Designer hotel plan for Belfast's War Memorial Building
Belfast city centre's War Memorial Building could be converted into a 'designer' hotel after it was sold to Andre Graham and Seamus Sweeney for just over £1m, the Belfast Telegraph can reveal.
They are the former owners of Belfast gay venues The Kremlin, Union Street and Shoe Factory.
Mr Graham yesterday confirmed he and Mr Sweeney were finalising their contract with the sellers after a bidding war which attracted around nine bids from an original asking price of £850,000. The building had been bought by Frank Boyd's Killultagh Estates in 2007 for around £7m.
The War Memorial Building has been on the market since June through agents CBRE, who did not wish to comment yesterday.
The building at 10 Waring Street in the city centre was formerly the Queen Anne Hotel, but it was blown up during the Belfast Blitz in 1941.
It was reopened as the War Memorial Building by the Queen Mother in 1963 and has been used for office accommodation in the last few years. Part of it still houses the museum of the Royal Ulster Rifles.
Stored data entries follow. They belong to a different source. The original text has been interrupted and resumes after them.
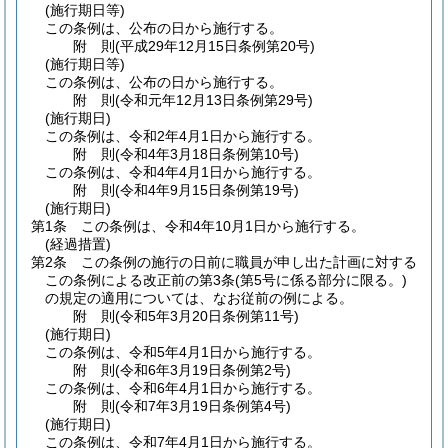
(施行期日等)
この条例は、公布の日から施行する。
附
則
(平成29年12月15日
条例第20号)
(施行期日等)
この条例は、公布の日から施行する。
附
則
(令和元年12月13日
条例第29号)
(施行期日)
この条例は、令和2年4月1日から施行する。
附
則
(令和4年3月18日
条例第10号)
この条例は、令和4年4月1日から施行する。
附
則
(令和4年9月15日
条例第19号)
(施行期日)
第1条
この条例は、令和4年10月1日から施行する。
(経過措置)
第2条
この条例の施行の日前に職員が申し出た計画に対する
この条例による改正前の第3条
(第5号に係る部分に限る。)
の規定の適用については、なお従前の例による。
附
則
(令和5年3月20日
条例第11号)
(施行期日)
この条例は、令和5年4月1日から施行する。
附
則
(令和6年3月19日
条例第2号)
この条例は、令和6年4月1日から施行する。
附
則
(令和7年3月19日
条例第4号)
(施行期日)
この条例は、令和7年4月1日から施行する。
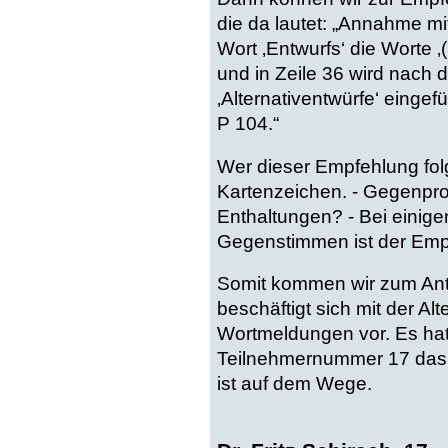
die da lautet: „Annahme m
Wort ‚Entwurfs‘ die Worte 
und in Zeile 36 wird nach
‚Alternativentwürfe‘ eingef
P 104.“
Wer dieser Empfehlung fol
Kartenzeichen. - Gegenpr
Enthaltungen? - Bei einig
Gegenstimmen ist der Emp
Somit kommen wir zum Ant
beschäftigt sich mit der Al
Wortmeldungen vor. Es hat 
Teilnehmernummer 17 das Wo
ist auf dem Wege.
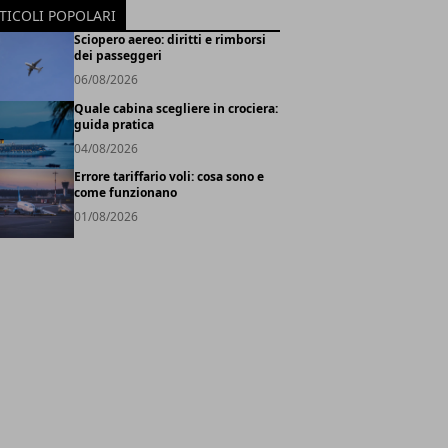
TICOLI POPOLARI
Sciopero aereo: diritti e rimborsi
dei passeggeri
06/08/2026
Quale cabina scegliere in crociera:
guida pratica
04/08/2026
Errore tariffario voli: cosa sono e
come funzionano
01/08/2026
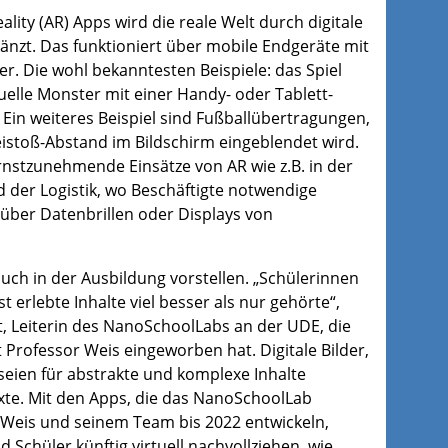
lity (AR) Apps wird die reale Welt durch digitale
gänzt. Das funktioniert über mobile Endgeräte mit
. Die wohl bekanntesten Beispiele: das Spiel
elle Monster mit einer Handy- oder Tablett-
in weiteres Beispiel sind Fußballübertragungen,
eistoß-Abstand im Bildschirm eingeblendet wird.
rnstzunehmende Einsätze von AR wie z.B. in der
d der Logistik, wo Beschäftigte notwendige
über Datenbrillen oder Displays von
uch in der Ausbildung vorstellen. „Schülerinnen
t erlebte Inhalte viel besser als nur gehörte“,
t, Leiterin des NanoSchoolLabs an der UDE, die
Professor Weis eingeworben hat. Digitale Bilder,
eien für abstrakte und komplexe Inhalte
exte. Mit den Apps, die das NanoSchoolLab
Weis und seinem Team bis 2022 entwickeln,
d Schüler künftig virtuell nachvollziehen, wie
Speaking to the Belfast Telegraph, Mr Graham said the new venue would not be aimed specifically at the gay community but that all would be welcome.
He added: "We have plenty of great design ideas for the hotel but everything is subject to planning, and we are currently in a lot of planning meetings."
Mr Graham, who is from New Zealand, and Mr Sweeney, who is from Letterkenny, sold the Kremlin to tenant Anthology NI last year. Its asking price was £3m.
Their hotel will be the third in a tight radius in the Cathedral Quarter, close to the five-star luxury Merchant Hotel and the budget Premier Inn. At least one other is also planned for the quarter.
Mr Graham said his hotel would not be seeking any star rating and would remain independent rather than joining a hotel franchise or brand. And he said he did not believe the area would eventually be over-served with hotels. "We do want to open a designer hotel which will be unique as the building itself," he said.
"It's one of only two listed buildings in Belfast dating back to the 1950s. People tell us they don't like the look of it but we are extremely pleased with it."
He said he intended to announce full plans for the hotel before Christmas. "A lot of our plans do rely on planning [permission] and I wouldn't want to pre-empt those meetings." Mr Graham said he and Mr Sweeney also owns some other development sites in Glasgow and Belfast.
The War Memorial plans mark the latest in a range of new hotels planned for the Cathedral Quarter and city centre. Paddy and Edmund Simpson, owners of Benedict's Hotel on Bradbury Place, are planning to open a 40-bedroom hotel in a former warehouse on Donegall Street.
Merchant Hotel owners Beannchor unveiled plans earlier this year to convert Lagan House, an office building opening on to Victoria Street and Ann Street, into a hotel.